The Heat doesn’t have the ability to take on Dieng without giving up a bad contract of their own, necessitating the involvement of a third team.

This deal is probably the only way that a two-team deal could work out here. The Timberwolves are swapping Dieng’s bad contract here for an even worse contract in Whiteside, who plays the same position.

Due to Whiteside’s limits as an offensive player and a versatile defender, he likely wouldn’t be a fit next to Karl-Anthony Towns. Dion Waiters has some microwave scoring potential but can be a black hole at times and doesn’t play good defense. Winslow is a great asset to get here but really is the only net positive here for Minnesota.

The next possibility is adding a third team to absorb big contracts. The Suns and Kings have made it apparent that they’d be willing to soak up some money to make a deal work, so we turn to the cellar-dwellers of the Western Conference to try and find a deal that makes sense.

The Wolves once again pick up Waiters and Winslow here, along with a 2019 first round pick from the Heat. Miami gets Butler and the Kings absorb Dieng’s contract and acquire a solid wing in McGruder along with unloading Koufos’ expiring contract to make the salaries match.
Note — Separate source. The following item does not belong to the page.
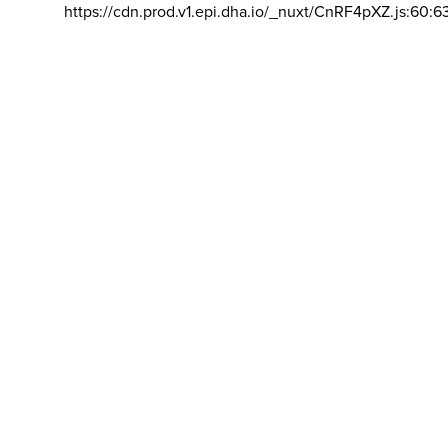
https://cdn.prod.v1.epi.dha.io/_nuxt/CnRF4pXZ.js:60:6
It is hard to find a deal that really makes sense for all three teams in any scenario. Even here, Sacramento could very well demand more in return for taking Dieng’s contract and giving up 2019 first may even be too much for the Heat.
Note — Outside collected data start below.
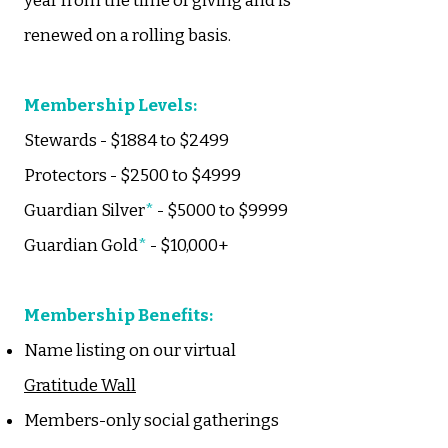
year from the time of giving and is
renewed on a rolling basis.
Membership Levels:
Stewards - $1884 to $2499
Protectors - $2500 to $4999
Guardian Silver
*
- $5000 to $9999
Guardian Gold
*
- $10,000+
​Membership Benefits:
Name listing on our virtual
Gratitude Wall
Members-only social gatherings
Jimmy Butler to the Heat makes sense on paper. Goran Dragic, Jimmy Butler should turn out to be an excellent duo and Miami has the pieces to take them to the Eastern Conference finals. Even then, an appearance in the Eastern Conference Finals is far from guaranteed given the great rosters at the top of the Eastern Conference.

Butler’s presence in the locker room could become an issue. On every team he’s been on, there has been some tension. To be fair to Butler, Andrew Wiggins and Towns seem quite immature but he’s also quarreled with Derrick Rose. Miami likely has the culture to curb these issues but his overly tough mentality could be a hindrance to one of Miami’s promising young players.

We could see a situation similar to DeMarcus Cousins and Nik Stauskas, with Cousins essentially bullying Stauskas out of Sacramento. There’s plenty of evidence to suggest that Erick Spoelstra could manage Butler’s alpha personality but there has to be some concern, albeit minor concern.

Butler isn’t getting any younger and paying him the max deal he will want will have him earning upwards of $30M in his 30s. What if Butler’s injury concerns persist? What if sees a decline due to the exorbitant amount of mileage he’s accrued under Thibodeau?

Since 2013-14, Butler has averaged 37.6 minutes per game and has 26 games that he played at least 45 minutes. Maybe Butler ages well, maybe he stays healthy? Given Miami’s payroll and the aforementioned concerned surrounding Butler, Pat Riley should avoid trading for Jimmy Butler.